The rupee depreciated 0.18% (or Rs0.3) to Rs171.04 against the greenback compared to Monday’s close of Rs170.74.
It has cumulatively dropped 1.7% (or Rs2.88) since September 20 when it fell below the 13-month low of Rs168.43 seen in August 2020, according to data of the State Bank of Pakistan (SBP).
The rupee has declined 8.57% (or Rs13.5) in the current fiscal year to date.
“Hike in global commodity prices is a major reason behind the surge in demand for the US dollar in the inter-bank market,” Pak-Kuwait Investment Company Head of Research Samiullah Tariq said while talking to The Express Tribune. “The price hike has widened the country’s import bill.”
Brent, the global crude oil benchmark, hit a multi-year high of $83.48 per barrel on Monday. Besides, the prices of coal and LNG imports have also shot up.
Similarly, the prices of imported food items (wheat, sugar and cooking oil) have continued to increase in the international market.
“The share of energy in the total import bill of Pakistan stands at around 25%,” added Arif Habib Limited Head of Research Tahir Abbas.
The rupee’s downtrend is expected to end soon and it will settle at around Rs168-169 immediately after the resumption of $6 billion International Monetary Fund (IMF) loan programme for Pakistan in the next one week.

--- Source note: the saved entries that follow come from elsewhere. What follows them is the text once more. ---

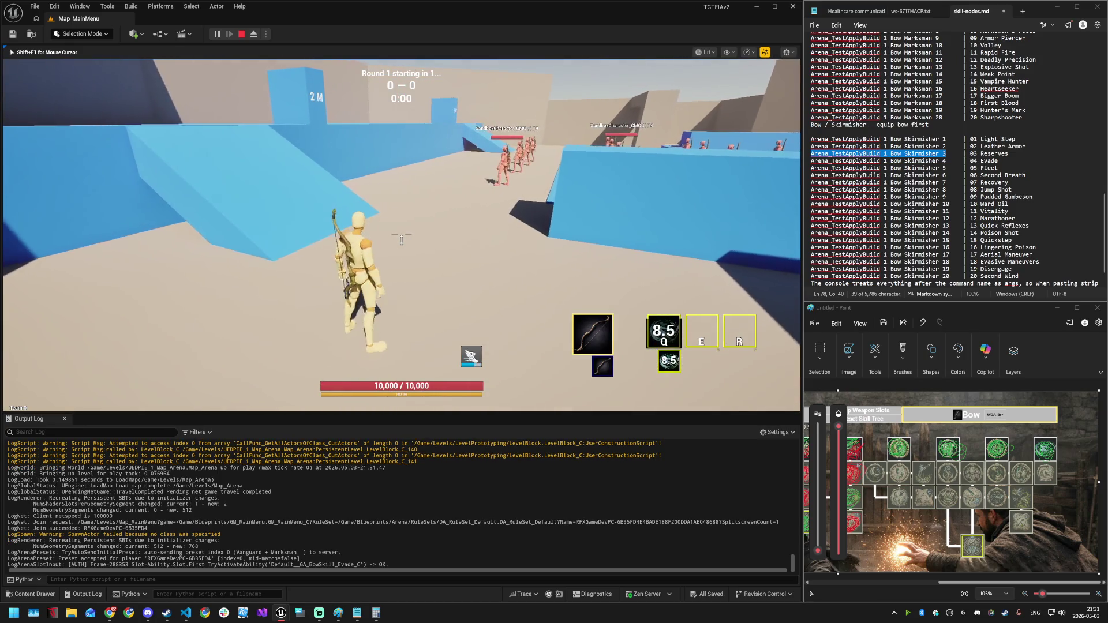
{"action": "key", "text": "w"}
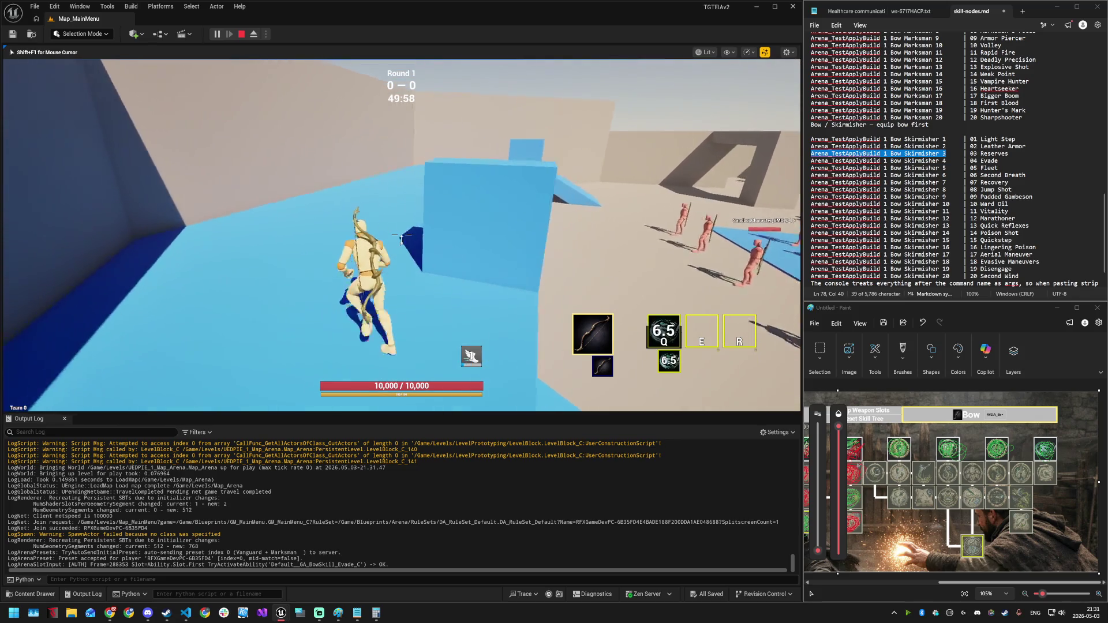
{"action": "key", "text": "w"}
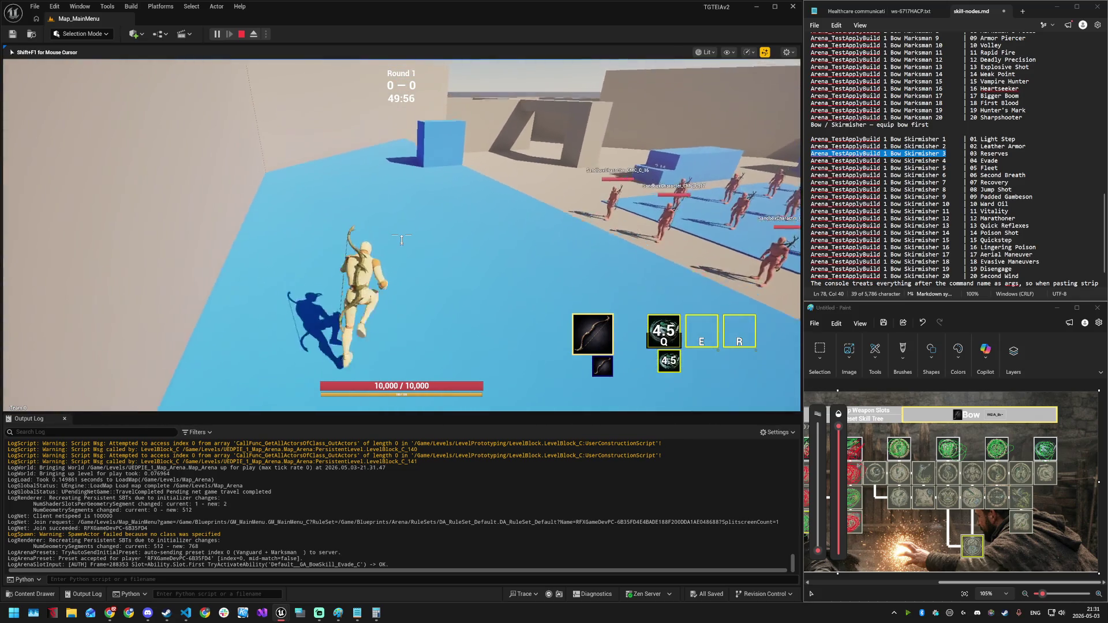
{"action": "key", "text": "w"}
{"action": "key", "text": "space"}
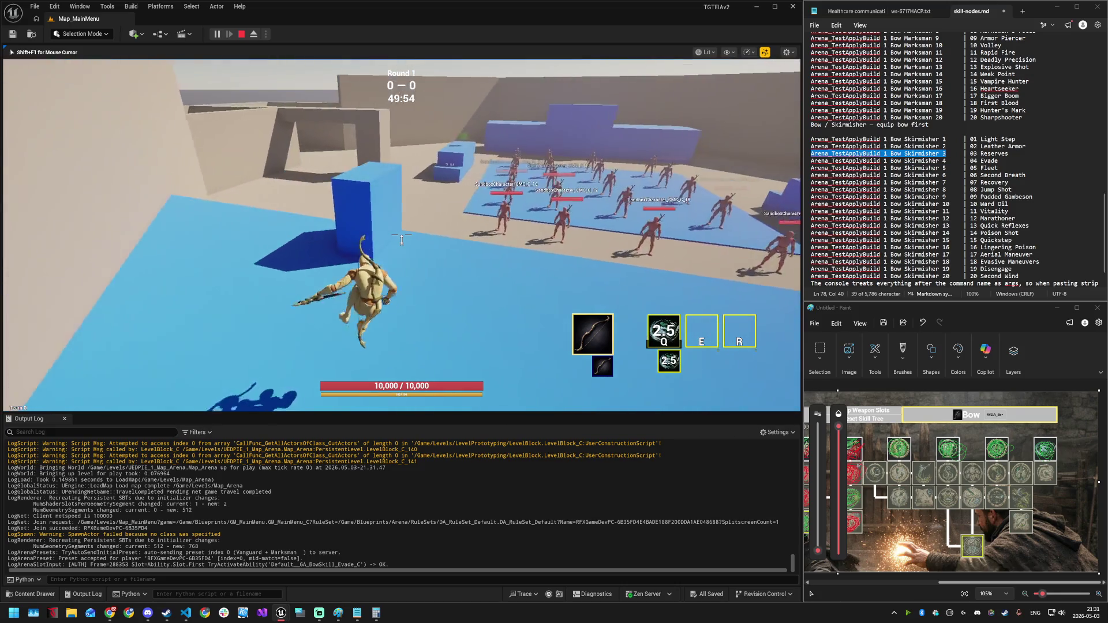
{"action": "key", "text": "w"}
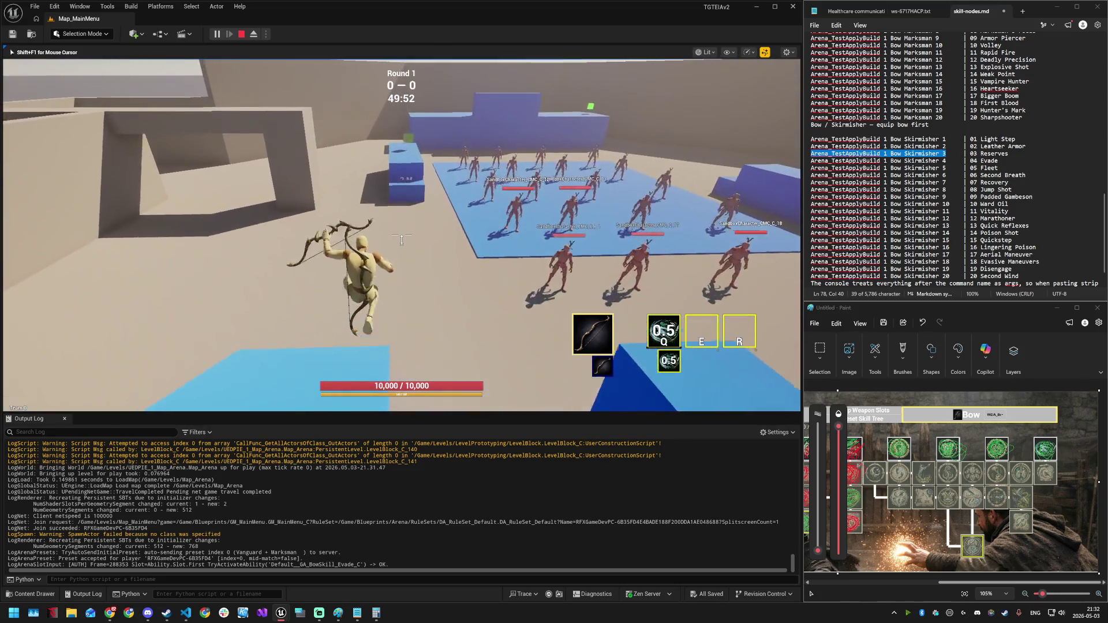
- Evade a second time while circling the enemy group, then end the play session
{"action": "key", "text": "w"}
{"action": "key", "text": "q"}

The resumption of the loan programme will pave the way for the release of next IMF loan tranche of $1 billion. Besides, the World Bank and the Asian Development Bank (ADB) will lend an additional $1.4 billion for different projects.

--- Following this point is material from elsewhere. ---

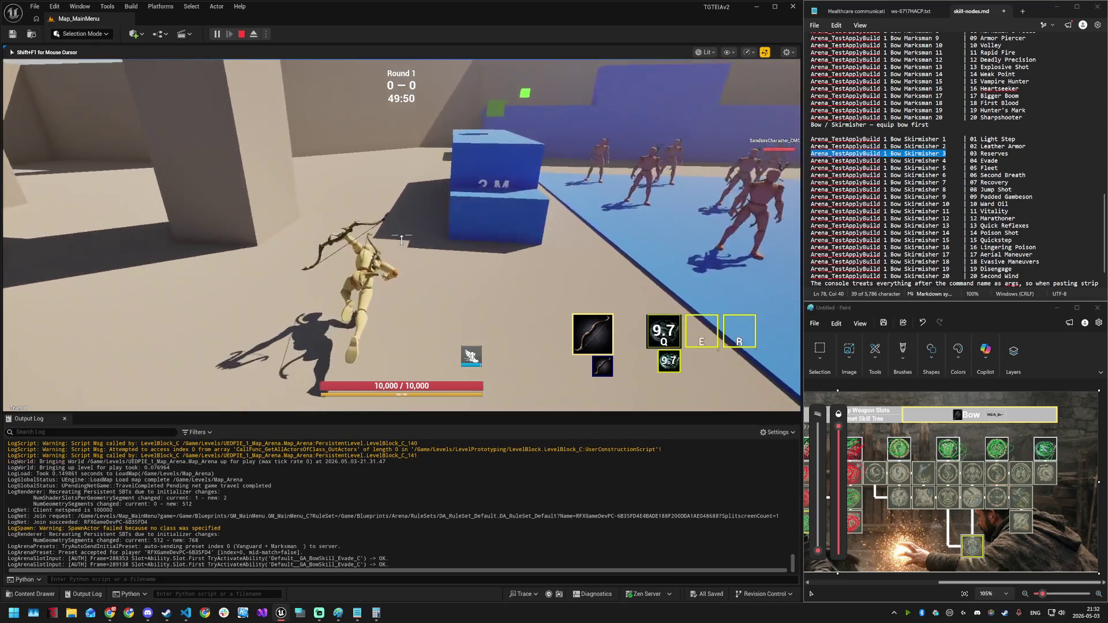
{"action": "key", "text": "w"}
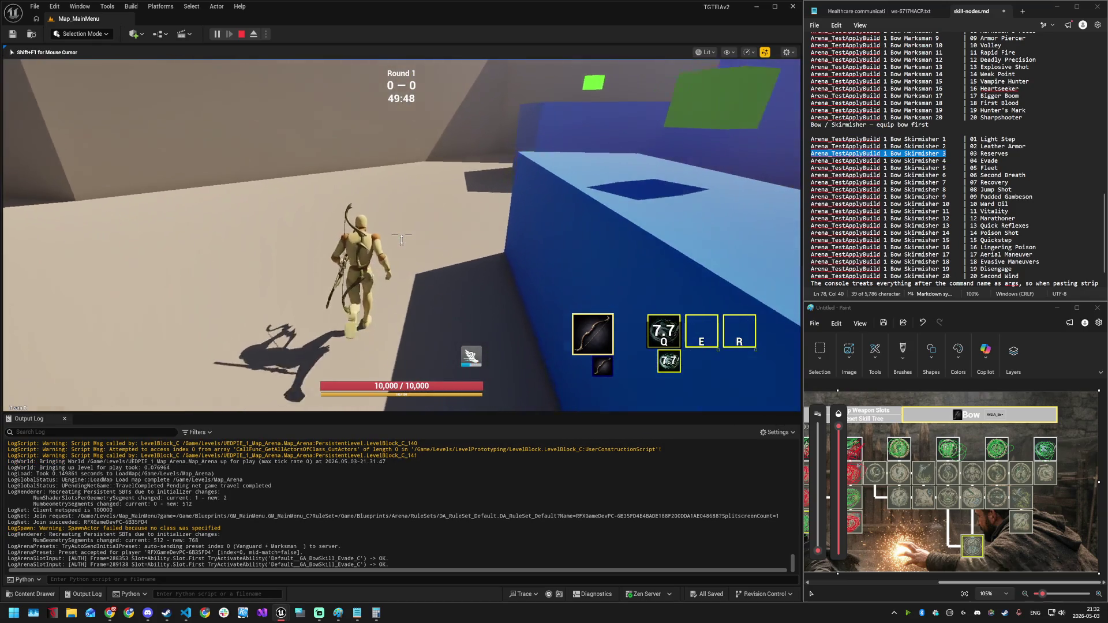
{"action": "key", "text": "w"}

“The developments (resumption of IMF programme and receipt of loan tranche) will ease pressure on the rupee,” he said.
“Supply of dollars though export earnings and workers’ remittances remains weak compared to strong demand for the greenback to pay for surging imports,” Tariq said, adding that the widening demand and supply gap was taking its toll on the rupee.
“The lack of central bank intervention (by supplying dollars) in the inter-bank market is causing the rupee to depreciate.”

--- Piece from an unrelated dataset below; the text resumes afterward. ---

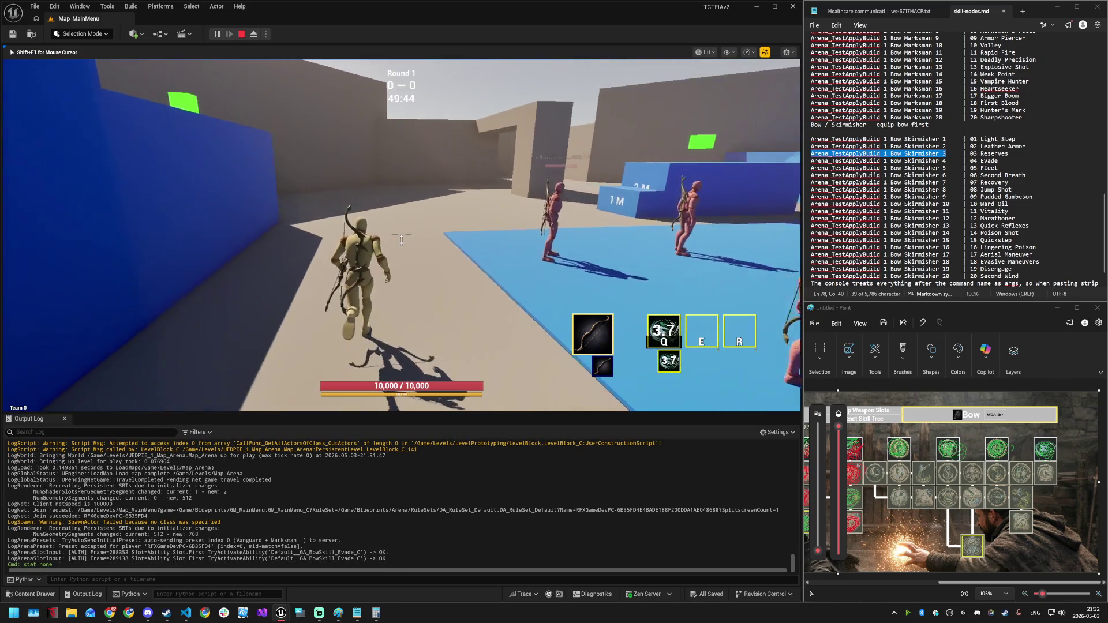
{"action": "key", "text": "w"}
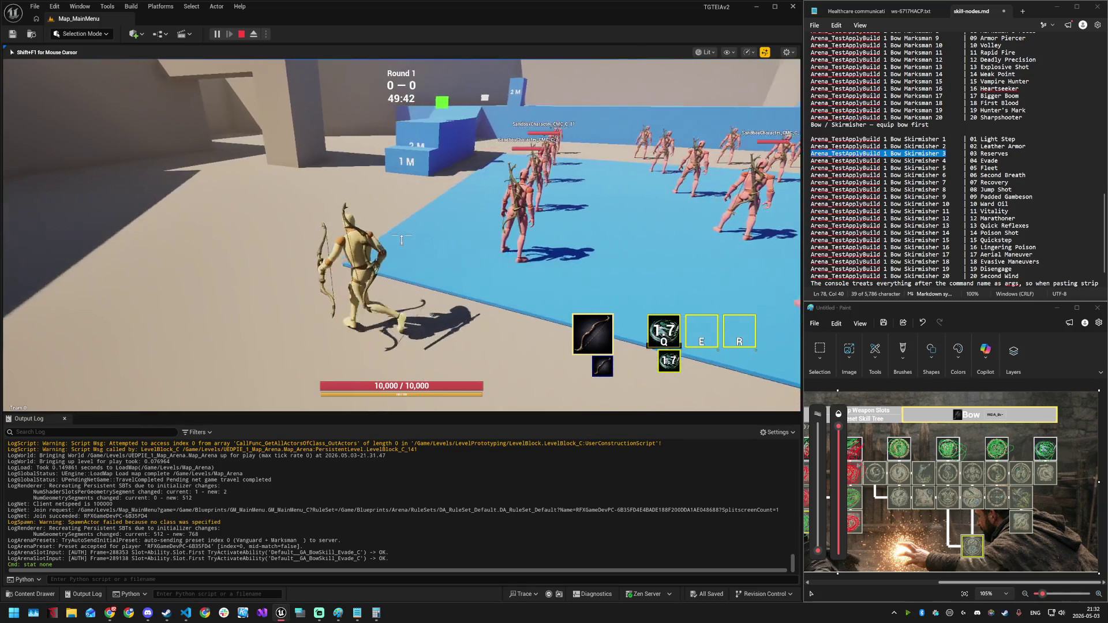
{"action": "key", "text": "super"}
{"action": "key", "text": "super"}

According to Abbas, market rumours suggest that the IMF programme is about to resume as Pakistan has accepted the demand for increase in electricity tariffs in two phases. Secondly, the country’s tax collection has remained robust in the current fiscal year to date.
“A further clarity on the IMF programme will ease pressure on the rupee,” he said.
Moreover, the steps taken by the government and the central bank to reduce pressure on the rupee would start bearing fruit from November or December and demand for dollars would fall, he said.
Earlier, the government and SBP asked traders to submit 100% import payment in advance for 114 luxury and non-essential items, increased regulatory duty on imports, directed banks to submit reports on demand for dollars from importers and tightened car financing.
“The cumulative impact of all the measures would be witnessed with a lag of about three months in shape of reduction in demand for dollars in the economy,” he said.
Besides, they have also intensified crackdown against currency smugglers on Afghanistan border. These measures are also expected to reduce demand for dollars and ease off rupee.